12 Bien que les autorités se soient montrées de plus en plus disposées à aborder la question des « disparitions », on restait sans nouvelles de plusieurs centaines de personnes « disparues » à la suite d'arrestations entre les années 60 et le début des années 90. Il s'agissait, pour la plupart, de Sahraouis arrêtés dans la période de troubles qui a suivi l'annexion par le Maroc du Sahara occidental en 1975. Les proches des « disparus » n'ont reçu aucune information de la part des autorités, qui n'ont pas reconnu leur responsabilité dans ces affaires. Aucun responsable présumé de « disparition », instigateur ou exécutant, n'a fait l'objet de poursuites. Certains se seraient livrés à de tels agissements pendant de longues périodes et plusieurs appartiendraient encore aux forces de sécurité, y compris au plus haut niveau.
Mécanismes des Nations Unies dans le domaine des droits humains
13 En novembre, le Comité contre la torture a exprimé sa préoccupation à propos de l'augmentation des cas de torture signalés et de l'« extension considérable du délai de garde à vue, période pendant laquelle le risque de torture est le plus grand ». Le Comité a réclamé l'ouverture sans délai d'enquêtes impartiales sur toutes les allégations de torture et la fin de l'impunité pour les auteurs de tels agissements.
14 En juillet, le Comité pour l'élimination de la discrimination à l'égard des femmes a demandé au Maroc de s'attaquer au problème de la violence contre les femmes, y compris domestique, et d'adopter une législation spécifique dans ce domaine. Il a recommandé que les responsables fassent l'objet de poursuites et de sanctions adéquates et que les victimes puissent bénéficier d'une protection et des moyens d'obtenir rapidement réparation.

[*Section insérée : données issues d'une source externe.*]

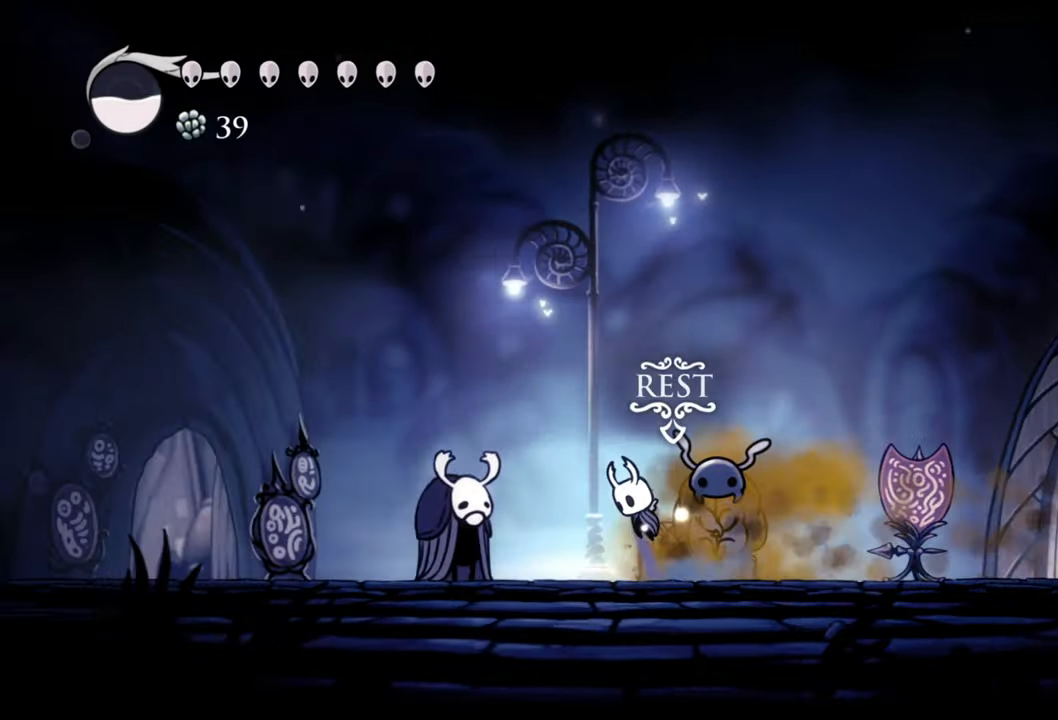
{"buttons": ["R2", "DPAD_LEFT"], "events": [[200, "A", "up"], [280, "R2", "down"]]}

15 En juin, le Comité des droits de l'enfant s'est déclaré préoccupé que « l'exploitation économique des enfants demeure très courante » et que les domestiques, essentiellement des jeunes filles, « qui travaillent dans des conditions très difficiles [soient] victimes de sévices ».
Camps du Front Polisario
16 Le Front Polisario a libéré près de 550 prisonniers de guerre marocains détenus dans ses camps, parfois depuis plus de vingt ans. Toutefois, plus de 600 autres personnes étaient maintenues en détention bien que les hostilités opposant le Front Polisario aux autorités marocaines aient pris fin en 1991, à la suite d'un cessez-le-feu conclu sous l'égide des Nations Unies.
17 Les auteurs d'atteintes aux droits humains commises dans le passé dans ces camps continuaient de jouir de l'impunité. Les responsables présumés qui s'y trouvaient n'avaient toujours pas été remis par le Polisario aux autorités algériennes pour être déférés à la justice. Quant aux autorités marocaines, elles n'avaient pas traduit en justice les personnes présentes sur leur territoire et soupçonnées d'atteintes aux droits humains dans les camps du Polisario.